Source text:
[1st-mile-nm] [FRIAM] Kicking the Internet up a notch

Owen Densmore owen at backspaces.net
Sun Apr 6 21:07:50 PDT 2008


On Apr 6, 2008, at 9:16 PM, Bob Knight wrote:
> Am I missing something or does this dovetail nicely with something  
> like LTSP or Sun Rays?

Bingo, right on!  Both are *extreme* thin clients with nothing on the  
"desktop" other than a keyboard, mouse, display, and server-connection.

The Sun Ray goes to the extreme of actually having the frame buffer on  
the server, and the "server-connection" literally streaming the video  
between the thin-client and the server.

I used one of these for 4 years at Sun.  At first folks were concerned  
-- where's my *data*. Well, they then realized it was where it always  
was .. backed up on the network.

It has a great other facility.  It was "logged into" via a credit-card  
sorta thing .. a Java Card.  I could pop mine out, run down the hall,  
pop it into a friends system, and we'd be looking at my system!  Talk  
about virtual desktops!

> For various reasons, I am very enamored of thin clients: if you have  
> access to bandwidth via 3g, wireless or wire, they give you the  
> ability to move your workspace with you without carrying your actual  
> bits.
>
> Why is this good? What happens if your laptop or computers at home  
> get ripped off? Massive ID theft? Perhaps not, if you're fastidious  
> about using things like encryption. If you're not doing heavy gaming  
> or graphics, they are lightweight enough bandwidth-wise so that  
> things are not too annoying.
>
> Couple them with what Owen's talking about and ... you don't have to  
> have a roomful of confusers at home, you have great bandwidth to  
> your computing and someone else is worrying about security and HVAC.
>
> Or is this completely tangential?

No, its absolutely spot on.

> FWIW.
>
> Bob


    -- Owen

> Owen Densmore wrote:
>> Finally!  This is a good intro to what Don and I have been working  
>> on  the last couple of weeks.  The network is the computer ..  
>> wait .. Sun?
>>
>> Here's step one, the cloud:
>>   http://www.joyent.com/accelerator
>> Basically we're tracing the newest "hosting" technologies, and  
>> believe  me, they are changing at light speed.

Excerpted records:
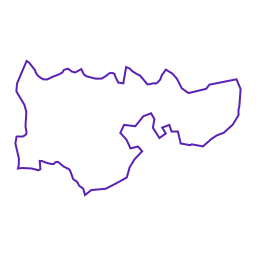 map outline of Jelgava (Mercator projection), rotated 90°
{"feature_id": "LVA-1084", "entity_name": "Jelgava", "entity_type": "Municipality", "adm_level": 1, "iso_a3": "LVA", "parent_name": "Latvia", "parent_adm1": "", "projection": "mercator", "projection_center": [23.638, 56.61], "detail": "fine", "context": "isolated", "style": "outline", "palette": "violet", "viewbox_px": 256, "rotation_deg": 90, "n_neighbors": 0, "source": "natural_earth", "source_scale": "10m", "svg_char_len": 1593}
<svg xmlns="http://www.w3.org/2000/svg" viewBox="0 0 256 256"><g transform="rotate(90 128 128)"><path d="M91.5,239.6L83.6,239.0L61.0,229.4L62.5,227.0L70.2,221.0L72.5,220.2L75.1,218.6L76.7,216.9L78.2,214.8L79.4,212.3L79.4,208.7L76.6,202.9L74.4,197.1L72.6,193.7L69.9,192.0L68.7,188.1L69.2,187.3L71.5,184.3L71.9,182.8L72.5,180.9L69.1,174.7L74.1,172.3L76.2,169.8L78.7,160.3L78.6,154.3L75.8,149.8L73.3,146.7L72.8,144.0L73.8,141.6L76.4,140.8L82.6,137.7L83.3,132.7L67.1,129.9L68.6,126.2L71.2,123.7L74.2,118.9L75.5,116.0L82.4,110.2L84.4,108.6L84.2,106.8L83.2,102.1L83.6,100.6L82.9,98.9L79.6,95.8L75.1,94.1L69.6,90.1L73.8,83.4L78.7,79.1L88.3,74.2L93.1,67.5L88.8,49.8L84.7,46.7L79.3,19.5L89.1,15.4L106.7,16.7L109.6,17.5L115.2,17.5L124.6,23.2L132.8,32.3L135.2,38.8L138.7,44.3L146.4,53.1L144.3,64.3L145.2,65.7L143.5,75.3L131.5,78.1L131.5,84.5L124.9,86.7L127.6,93.8L133.5,90.2L138.0,96.6L127.7,103.1L119.1,101.6L113.3,104.9L116.2,112.6L126.2,120.7L124.9,131.9L132.9,135.7L139.7,129.5L148.4,125.5L146.5,118.0L151.3,113.9L159.2,121.4L167.4,126.4L177.5,129.2L183.7,140.5L188.8,150.4L190.0,164.6L195.0,171.0L188.5,172.9L185.8,176.8L181.8,178.9L179.2,182.8L171.8,185.4L169.4,186.7L166.5,192.4L163.4,196.2L161.9,198.0L162.0,199.5L162.3,200.7L164.0,202.3L164.0,204.2L163.5,206.9L162.4,210.8L161.5,212.7L161.0,214.2L160.9,216.3L169.2,215.6L170.3,217.7L169.1,221.8L168.5,224.4L168.0,233.8L168.5,238.1L165.7,237.3L158.5,237.1L143.5,240.6L136.7,239.5L136.4,238.2L136.6,235.8L136.4,232.8L134.5,230.1L132.7,229.4L126.7,230.5L111.6,229.7L104.6,231.7L91.5,239.6Z" fill="none" stroke="#5b21b6" stroke-width="2"/></g></svg>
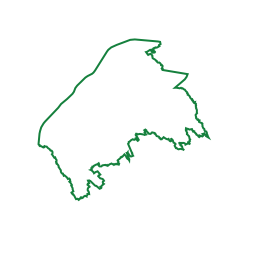 Kota Bandung, Jawa Barat, Indonesia (Natural Earth projection), rotated 127°
{"feature_id": "22746128B71762235135177", "entity_name": "Kota Bandung", "entity_type": "district", "adm_level": 2, "iso_a3": "IDN", "parent_name": "Indonesia", "parent_adm1": "Jawa Barat", "projection": "natural_earth1", "projection_center": [107.64, -6.903], "detail": "fine", "context": "isolated", "style": "outline", "palette": "green", "viewbox_px": 256, "rotation_deg": 127, "n_neighbors": 0, "source": "geoboundaries", "source_scale": "gbopen_adm2", "svg_char_len": 5787}
<svg xmlns="http://www.w3.org/2000/svg" viewBox="0 0 256 256"><g transform="rotate(127 128 128)"><path d="M115.2,77.7L114.7,77.3L114.9,76.0L114.6,74.8L113.1,73.6L112.0,71.1L111.9,69.7L111.7,72.0L110.1,73.8L110.3,74.3L110.1,75.1L110.2,75.7L109.5,75.9L109.2,76.2L109.5,77.5L109.1,78.0L108.6,77.7L108.3,76.8L107.8,76.4L107.8,75.7L106.8,75.2L106.3,74.3L106.1,73.4L106.2,72.7L106.7,72.1L105.0,71.3L104.5,70.8L103.6,71.2L103.8,68.6L103.1,69.9L102.2,70.9L101.2,70.7L100.9,71.4L99.7,71.5L99.6,72.3L97.9,74.2L97.7,75.8L97.3,76.7L97.5,77.2L96.6,77.9L96.2,77.9L95.3,79.9L94.9,79.8L94.7,80.5L94.3,80.4L93.7,81.3L93.3,81.5L93.2,80.8L92.6,79.6L92.3,78.0L90.4,76.3L91.2,75.2L90.9,73.8L91.6,74.0L91.7,73.8L91.3,73.5L91.3,71.6L91.6,71.2L91.5,70.1L92.1,69.6L92.0,67.4L92.4,66.4L92.4,64.8L91.8,67.3L91.0,66.7L91.1,66.3L90.6,65.4L90.7,64.8L90.2,64.4L89.9,63.5L88.0,63.2L87.9,64.8L86.4,63.8L86.9,62.6L86.7,61.1L86.8,60.7L87.5,60.6L87.2,57.9L86.7,59.0L86.9,59.6L86.1,59.8L85.0,61.7L84.4,62.1L84.0,63.1L83.7,63.3L83.8,63.7L84.3,64.4L83.7,65.7L83.0,66.2L82.8,66.8L82.9,67.6L81.9,69.5L81.0,70.1L80.7,70.7L79.7,71.2L79.6,72.1L79.8,72.3L80.4,74.9L80.1,75.3L78.9,75.5L79.2,76.2L79.0,76.8L79.5,76.9L79.7,77.4L79.3,78.2L79.3,79.3L78.7,79.6L78.5,80.2L77.8,80.6L77.5,81.3L76.8,81.9L74.5,81.8L74.1,82.5L72.8,83.3L71.7,84.4L71.5,85.3L70.6,85.9L70.3,86.6L69.1,87.1L68.9,87.8L67.9,88.1L67.7,88.7L68.1,89.9L67.1,90.2L68.0,90.9L68.0,91.3L67.0,92.4L67.4,92.9L67.2,93.6L66.8,93.6L66.3,94.2L66.7,94.9L66.4,96.5L65.7,97.5L65.3,98.8L65.5,100.3L64.8,100.5L64.7,101.6L64.2,101.7L63.9,102.3L63.8,103.8L63.2,105.7L63.5,106.7L63.4,107.8L63.5,108.5L64.0,108.7L64.0,109.9L65.1,110.5L66.6,113.4L67.6,114.7L54.9,111.9L51.9,112.0L49.1,112.8L60.9,135.4L60.3,136.6L59.7,136.1L58.9,137.3L57.7,137.6L57.3,139.0L57.8,139.5L57.4,139.8L56.9,141.3L56.9,142.5L57.3,142.8L57.8,143.6L57.6,144.9L57.2,145.4L57.4,145.7L57.2,145.9L57.1,147.5L57.4,150.3L56.1,151.8L55.8,151.8L55.5,152.2L55.2,153.4L55.3,154.7L56.1,155.0L56.3,155.5L57.5,155.9L57.4,156.4L56.5,159.3L55.6,158.6L52.3,157.4L51.8,156.8L52.6,155.5L53.1,154.0L53.0,153.7L52.3,153.6L52.4,153.0L52.1,152.8L51.5,152.8L51.5,152.2L51.0,152.2L50.9,152.4L50.8,153.8L51.3,154.5L50.8,156.0L49.1,155.0L48.9,155.5L48.4,155.3L47.0,154.4L47.1,154.0L46.0,153.1L43.8,152.2L43.6,153.0L43.2,153.2L41.4,152.5L39.9,154.2L40.9,156.2L53.2,175.9L56.3,179.3L68.4,187.0L73.7,189.9L77.4,190.8L79.5,190.8L102.0,188.9L104.5,188.9L106.3,189.3L110.8,191.5L113.4,192.4L124.7,194.1L127.8,194.1L131.6,193.0L134.2,192.9L141.5,194.1L149.1,195.9L153.8,195.9L172.8,198.1L175.1,198.2L179.7,197.7L183.3,196.4L185.7,195.3L194.8,189.7L195.0,189.3L194.8,188.3L195.4,188.0L195.5,187.4L194.8,186.5L194.5,183.9L194.0,183.5L193.4,184.0L192.7,183.8L192.7,183.2L191.8,181.7L192.2,179.9L192.1,177.8L192.6,176.6L192.5,175.8L192.1,175.5L192.2,174.7L192.5,174.0L193.4,173.2L194.4,172.8L194.8,172.9L196.1,168.9L195.3,168.5L196.4,166.6L196.5,165.9L197.3,165.2L198.0,165.1L198.2,164.8L198.4,165.0L199.3,164.0L199.5,163.6L199.2,163.4L199.8,161.1L200.4,160.2L200.9,160.0L202.2,156.2L203.3,155.3L203.8,154.4L204.0,153.1L203.6,152.5L204.8,150.6L204.0,150.2L204.2,147.2L204.9,145.3L203.8,144.7L203.9,144.3L203.8,144.0L204.2,143.1L204.7,142.9L205.2,142.0L206.2,142.4L206.4,140.8L207.3,138.5L208.1,138.7L209.4,136.0L210.3,135.3L211.5,133.5L213.6,134.3L213.9,133.8L214.3,132.2L213.9,132.0L214.4,130.3L216.1,126.7L214.9,125.7L215.1,124.1L214.7,124.0L214.2,124.4L213.1,123.6L212.8,123.9L211.8,124.0L211.4,123.5L211.6,122.5L210.9,122.1L209.5,122.1L207.9,121.4L207.6,119.9L207.2,120.2L205.4,120.2L205.0,120.7L204.6,120.4L204.1,119.3L202.8,120.6L202.2,121.8L202.2,122.4L201.7,123.0L200.4,123.7L198.6,123.7L198.2,123.3L197.9,123.4L197.7,126.2L196.8,126.5L195.5,125.8L194.1,128.3L193.2,127.4L193.0,126.1L193.8,119.9L193.7,119.0L193.3,118.5L193.6,114.1L192.2,113.3L191.8,113.3L191.4,114.5L190.8,114.0L190.0,114.3L187.2,113.6L187.2,114.7L186.4,115.6L185.9,115.8L184.6,115.4L184.1,116.7L184.0,117.7L184.9,119.9L184.4,122.8L183.7,122.9L181.9,122.1L180.9,126.2L182.6,127.3L184.6,127.9L184.1,128.8L183.7,131.7L183.9,132.5L183.3,132.1L182.7,132.1L182.2,133.1L180.9,132.5L180.3,133.2L179.4,132.4L178.7,132.5L176.4,131.4L175.3,130.6L173.8,130.2L174.3,129.2L175.5,129.1L175.8,127.9L175.6,127.3L174.6,126.1L173.3,126.0L171.6,124.4L171.4,123.9L170.9,123.6L170.9,122.7L170.1,122.4L170.3,121.4L168.2,120.9L166.3,119.8L166.2,118.6L166.0,117.7L165.6,117.6L165.8,117.0L164.4,116.6L164.3,115.7L162.8,115.2L163.2,114.2L162.8,113.3L161.8,113.6L161.7,114.8L160.7,115.3L160.3,116.7L160.0,116.8L156.5,115.9L156.0,116.0L155.8,116.2L154.9,115.9L154.8,115.4L154.4,115.2L151.2,115.0L151.9,111.9L152.4,111.6L152.9,110.0L152.9,109.3L152.5,109.0L153.1,107.6L152.2,108.2L151.0,110.4L150.1,111.3L148.7,114.0L148.2,113.6L147.7,113.6L148.2,113.2L148.1,112.6L148.9,110.6L149.2,109.0L148.6,108.1L147.1,107.2L146.7,108.2L146.0,109.3L145.8,109.2L145.5,109.5L144.9,111.0L140.6,118.4L139.8,118.3L138.7,119.0L137.8,118.5L135.8,118.2L134.1,117.4L133.8,116.0L132.9,115.4L131.7,115.8L130.8,115.1L132.3,113.4L132.4,112.5L131.6,112.3L131.0,112.3L129.3,116.2L129.3,117.1L129.1,117.4L128.8,117.1L127.7,118.0L127.3,117.5L127.5,116.7L125.5,114.9L123.5,111.0L123.6,110.7L122.4,109.7L121.9,110.6L121.8,111.2L121.5,111.5L121.4,112.2L120.1,112.0L119.9,113.6L118.8,113.2L118.8,112.0L119.4,111.3L119.7,108.8L119.8,108.5L120.2,108.4L119.4,106.7L118.2,106.1L117.6,106.3L117.0,106.1L116.0,103.9L116.2,103.7L116.1,103.2L116.4,103.1L116.2,102.6L116.6,102.3L116.7,101.3L117.2,100.3L116.4,98.2L116.5,97.7L117.1,97.0L116.7,96.1L117.4,95.3L117.3,95.0L116.7,94.3L113.9,94.0L113.8,91.5L113.3,89.6L112.3,89.1L113.1,87.5L113.2,86.6L113.1,86.1L112.1,85.6L111.3,86.2L110.9,86.9L110.5,86.7L110.8,84.9L112.3,82.8L112.0,81.7L112.1,80.5L112.6,80.2L113.4,80.3L114.1,80.1L115.2,77.7Z" fill="none" stroke="#15803d" stroke-width="2"/></g></svg>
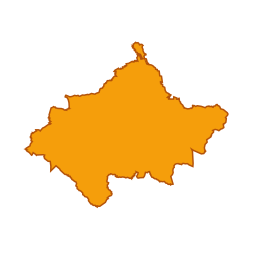 Tala, Jalisco, Mexico, rotated 107°
{"feature_id": "50627088B29347766451470", "entity_name": "Tala", "entity_type": "district", "adm_level": 2, "iso_a3": "MEX", "parent_name": "Mexico", "parent_adm1": "Jalisco", "projection": "equal_earth", "projection_center": [-103.69, 20.61], "detail": "fine", "context": "isolated", "style": "filled", "palette": "amber", "viewbox_px": 256, "rotation_deg": 107, "n_neighbors": 0, "source": "geoboundaries", "source_scale": "gbopen_adm2", "svg_char_len": 5821}
<svg xmlns="http://www.w3.org/2000/svg" viewBox="0 0 256 256"><g transform="rotate(107 128 128)"><path d="M178.7,219.1L179.9,217.4L179.8,216.6L180.6,214.7L182.2,212.3L181.7,211.8L179.3,211.5L180.2,208.7L180.9,207.6L180.5,207.4L178.4,201.5L178.3,199.8L180.0,200.0L180.0,199.6L181.6,198.9L183.2,194.6L182.7,192.6L187.0,190.6L191.7,189.3L185.2,185.8L187.1,181.4L188.2,180.3L190.5,175.5L190.8,174.6L190.4,173.1L191.3,172.1L190.5,171.5L191.5,170.5L191.1,169.4L191.2,169.0L192.1,168.8L192.4,168.4L192.4,167.5L193.6,166.6L194.1,164.7L194.7,163.6L194.8,162.0L196.2,160.9L198.6,160.9L199.1,159.5L200.9,158.9L201.3,157.6L202.1,156.4L201.9,155.7L202.2,154.5L203.3,152.4L205.0,151.7L205.3,150.4L206.2,149.3L206.1,146.9L207.7,144.8L209.1,144.5L211.5,141.3L211.2,140.3L211.8,139.7L212.1,138.5L211.6,136.6L212.2,136.1L212.5,134.5L211.6,134.9L211.4,134.5L211.5,133.2L211.0,132.0L205.7,127.9L202.5,127.4L201.3,126.3L200.7,127.3L198.2,125.6L197.9,124.7L196.6,124.0L195.4,124.2L195.2,125.1L194.0,124.9L193.3,126.5L192.8,126.8L192.8,127.8L192.1,129.1L190.9,129.7L191.0,130.4L190.3,130.2L189.8,130.8L188.1,131.1L187.3,130.5L186.0,130.6L185.8,132.1L185.1,132.7L181.5,133.0L180.6,133.6L178.1,132.6L177.9,131.7L176.9,131.3L176.8,130.1L177.1,129.0L176.3,127.3L176.3,126.5L176.8,126.0L177.0,126.3L177.8,126.0L178.0,125.4L177.3,124.4L178.2,124.3L177.9,122.4L177.4,122.0L177.2,120.3L176.5,119.2L176.1,117.1L176.3,115.6L175.3,113.9L175.6,111.5L175.1,110.7L175.5,109.9L175.1,110.0L175.1,109.5L174.6,109.2L174.0,109.8L173.8,109.4L173.2,109.4L172.9,108.5L172.5,108.6L172.1,108.3L171.9,108.7L171.3,107.8L170.6,108.3L170.6,107.9L169.5,108.0L167.9,106.8L167.5,107.2L167.7,105.3L169.0,105.1L171.8,105.6L172.9,104.3L172.8,103.3L172.0,101.9L170.9,98.8L169.0,98.2L165.3,98.3L165.0,96.2L163.9,95.8L163.4,94.7L164.5,94.1L164.9,93.4L165.6,93.4L166.3,92.3L166.7,92.3L168.1,90.7L168.0,89.2L168.5,88.5L168.7,87.5L168.4,85.8L168.9,85.3L169.0,83.8L169.5,82.6L169.8,82.6L170.2,81.8L169.4,81.0L169.3,79.4L168.5,77.5L169.6,75.9L169.5,74.2L170.1,73.2L169.9,72.1L169.2,71.1L169.9,70.6L169.4,70.2L168.5,68.5L161.8,72.9L159.4,71.9L157.4,71.8L155.2,72.8L153.3,72.9L152.1,72.3L150.7,73.0L149.0,72.4L148.1,71.4L147.4,69.7L147.3,69.0L147.6,68.5L147.3,68.1L147.3,66.0L146.1,65.6L145.6,64.4L145.5,62.8L144.7,60.7L145.4,58.9L145.9,54.7L142.8,55.4L131.0,59.7L129.7,60.9L130.2,59.2L131.3,50.3L130.3,48.1L128.0,47.2L128.2,47.7L126.7,47.7L126.4,48.3L124.5,49.2L121.2,49.5L118.4,48.2L116.2,49.3L112.4,46.2L111.9,46.1L111.7,46.5L110.6,46.0L109.6,46.3L106.9,45.0L105.8,45.4L105.5,46.2L103.9,44.3L103.7,42.1L104.0,40.3L101.9,38.9L101.2,37.8L99.6,36.5L96.6,38.0L96.1,37.9L96.0,37.3L93.9,36.1L90.1,36.8L89.6,37.8L86.4,36.5L85.4,36.5L84.4,37.5L82.5,42.2L82.6,44.9L80.5,46.8L80.2,48.7L79.5,49.6L79.9,50.5L81.2,50.8L82.1,52.4L83.3,52.7L83.3,53.4L82.7,54.2L83.3,55.0L83.4,57.5L83.7,56.0L83.7,57.7L84.5,59.1L86.0,60.1L85.9,64.3L86.5,68.3L87.6,69.6L87.2,71.1L87.5,72.8L88.1,72.8L88.5,72.0L90.6,72.8L90.5,73.6L91.5,74.8L92.3,76.6L92.3,79.3L92.5,79.9L92.1,79.9L91.3,81.5L90.3,82.1L88.9,85.0L87.9,85.3L87.6,86.2L86.7,86.9L84.7,87.8L85.0,88.3L85.8,88.2L86.2,89.9L85.1,90.0L84.8,93.3L87.0,92.9L88.4,97.5L87.3,97.5L87.3,99.3L86.3,98.8L86.7,97.3L85.6,97.7L85.3,97.1L83.9,96.6L83.7,97.8L84.1,98.5L83.2,98.9L82.8,101.7L81.2,103.4L78.4,104.8L78.0,107.0L76.2,107.7L76.4,108.9L75.3,109.1L75.4,110.0L74.3,110.4L74.1,108.6L68.7,111.1L68.8,112.9L64.5,114.8L64.6,116.6L63.5,117.1L63.7,118.8L62.7,119.2L62.3,119.8L61.9,121.4L61.6,121.5L61.1,122.9L60.9,124.5L61.3,126.4L61.3,128.6L60.9,129.0L60.7,127.0L60.2,127.3L60.2,128.5L59.0,129.2L59.3,130.3L58.8,130.7L58.5,129.5L56.6,130.7L56.7,131.8L57.1,132.1L56.7,132.5L54.8,133.7L53.4,133.4L52.9,132.3L52.2,132.4L51.7,134.6L49.7,136.3L48.5,136.6L46.7,138.1L45.3,138.2L44.7,137.8L44.0,139.2L44.3,140.3L45.1,141.0L45.1,141.4L44.0,142.3L43.5,143.4L44.1,144.5L43.8,146.4L44.0,146.1L45.2,146.4L46.3,147.5L47.5,147.1L48.0,147.2L48.0,147.6L48.3,147.2L48.8,147.6L48.9,147.1L49.4,147.1L49.3,146.7L50.0,146.8L50.1,145.2L51.0,144.0L51.5,144.9L52.1,144.4L51.7,143.6L53.4,142.5L53.1,141.8L53.5,141.5L53.3,141.1L54.0,140.6L53.8,139.2L54.1,138.9L54.0,137.6L57.1,134.9L57.4,134.0L58.4,135.7L55.2,138.1L55.4,138.8L54.1,140.6L54.8,140.9L55.2,140.3L56.8,139.6L58.2,140.1L61.2,138.2L61.2,140.0L61.8,139.9L61.7,141.3L62.7,141.2L62.8,142.5L63.3,142.5L63.2,143.6L66.0,146.3L67.1,148.5L68.6,147.6L69.1,148.7L69.6,148.4L69.9,149.4L70.6,149.1L71.2,151.0L72.6,150.4L73.1,152.3L73.8,152.1L74.2,154.3L73.7,154.6L76.4,157.2L77.1,157.1L77.0,157.5L77.9,157.8L77.5,156.0L79.7,155.7L79.6,156.4L80.5,156.1L81.9,154.3L82.2,155.8L83.0,156.4L84.3,157.1L85.2,157.0L86.2,157.9L86.9,157.4L87.4,157.6L87.8,158.4L87.5,159.2L88.2,159.8L88.7,161.4L89.0,161.7L90.7,161.9L91.3,162.5L91.8,162.2L92.9,163.7L95.5,163.4L96.4,164.1L97.2,164.0L97.8,164.7L97.8,165.3L98.9,166.2L102.3,166.1L102.7,166.5L104.1,168.5L105.3,169.5L105.7,173.1L107.1,174.6L107.8,175.9L107.7,176.5L109.4,179.4L109.8,181.3L111.7,183.3L111.8,184.4L111.4,185.3L112.3,186.8L112.4,188.6L114.1,190.6L115.2,192.7L114.8,196.7L115.0,197.2L116.6,197.2L116.8,195.1L118.3,193.5L121.1,191.8L125.5,190.2L125.9,190.0L126.5,190.7L126.9,190.7L126.9,190.3L127.8,191.8L128.9,191.8L128.8,192.9L129.3,193.2L129.4,194.3L128.9,195.1L128.9,197.4L129.8,200.9L129.9,203.1L129.3,203.5L129.6,204.1L129.3,205.4L130.4,206.2L131.3,207.4L138.5,207.3L139.4,206.7L141.3,207.1L141.3,206.2L141.8,206.5L142.0,205.6L143.2,205.9L143.4,205.1L144.0,205.2L144.4,203.8L146.1,205.1L146.5,203.1L147.5,203.9L147.3,204.7L151.7,208.1L153.0,209.6L156.5,211.1L156.0,211.7L155.9,213.0L156.7,215.6L157.7,214.7L158.3,215.5L160.1,216.9L160.3,217.9L160.7,217.4L161.9,218.8L163.4,218.5L165.1,218.8L165.2,218.0L165.9,218.1L166.0,217.2L168.5,217.0L168.8,215.6L172.1,216.7L173.6,216.4L177.2,219.5L177.7,219.2L178.2,219.9L178.4,218.6L178.7,219.1Z" fill="#f59e0b" stroke="#b45309" stroke-width="1.5"/></g></svg>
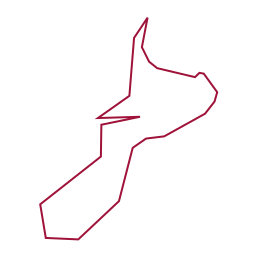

What to work on:
• 1. Copy the part of the thin-client message between "The Sun Ray" and "and the server.", inclusive.
• 2. Please write out the entries from their first line through the line that contains "Kota Bandung, Jawa", both included, and leave out the pictures.

Expected outputs:
• 1.
The Sun Ray goes to the extreme of actually having the frame buffer on  
the server, and the "server-connection" literally streaming the video  
between the thin-client and the server.

• 2.
 map outline of Jelgava (Mercator projection), rotated 90°
{"feature_id": "LVA-1084", "entity_name": "Jelgava", "entity_type": "Municipality", "adm_level": 1, "iso_a3": "LVA", "parent_name": "Latvia", "parent_adm1": "", "projection": "mercator", "projection_center": [23.638, 56.61], "detail": "fine", "context": "isolated", "style": "outline", "palette": "violet", "viewbox_px": 256, "rotation_deg": 90, "n_neighbors": 0, "source": "natural_earth", "source_scale": "10m", "svg_char_len": 1593}
<svg xmlns="http://www.w3.org/2000/svg" viewBox="0 0 256 256"><g transform="rotate(90 128 128)"><path d="M91.5,239.6L83.6,239.0L61.0,229.4L62.5,227.0L70.2,221.0L72.5,220.2L75.1,218.6L76.7,216.9L78.2,214.8L79.4,212.3L79.4,208.7L76.6,202.9L74.4,197.1L72.6,193.7L69.9,192.0L68.7,188.1L69.2,187.3L71.5,184.3L71.9,182.8L72.5,180.9L69.1,174.7L74.1,172.3L76.2,169.8L78.7,160.3L78.6,154.3L75.8,149.8L73.3,146.7L72.8,144.0L73.8,141.6L76.4,140.8L82.6,137.7L83.3,132.7L67.1,129.9L68.6,126.2L71.2,123.7L74.2,118.9L75.5,116.0L82.4,110.2L84.4,108.6L84.2,106.8L83.2,102.1L83.6,100.6L82.9,98.9L79.6,95.8L75.1,94.1L69.6,90.1L73.8,83.4L78.7,79.1L88.3,74.2L93.1,67.5L88.8,49.8L84.7,46.7L79.3,19.5L89.1,15.4L106.7,16.7L109.6,17.5L115.2,17.5L124.6,23.2L132.8,32.3L135.2,38.8L138.7,44.3L146.4,53.1L144.3,64.3L145.2,65.7L143.5,75.3L131.5,78.1L131.5,84.5L124.9,86.7L127.6,93.8L133.5,90.2L138.0,96.6L127.7,103.1L119.1,101.6L113.3,104.9L116.2,112.6L126.2,120.7L124.9,131.9L132.9,135.7L139.7,129.5L148.4,125.5L146.5,118.0L151.3,113.9L159.2,121.4L167.4,126.4L177.5,129.2L183.7,140.5L188.8,150.4L190.0,164.6L195.0,171.0L188.5,172.9L185.8,176.8L181.8,178.9L179.2,182.8L171.8,185.4L169.4,186.7L166.5,192.4L163.4,196.2L161.9,198.0L162.0,199.5L162.3,200.7L164.0,202.3L164.0,204.2L163.5,206.9L162.4,210.8L161.5,212.7L161.0,214.2L160.9,216.3L169.2,215.6L170.3,217.7L169.1,221.8L168.5,224.4L168.0,233.8L168.5,238.1L165.7,237.3L158.5,237.1L143.5,240.6L136.7,239.5L136.4,238.2L136.6,235.8L136.4,232.8L134.5,230.1L132.7,229.4L126.7,230.5L111.6,229.7L104.6,231.7L91.5,239.6Z" fill="none" stroke="#5b21b6" stroke-width="2"/></g></svg>
 Kota Bandung, Jawa Barat, Indonesia (Natural Earth projection), rotated 127°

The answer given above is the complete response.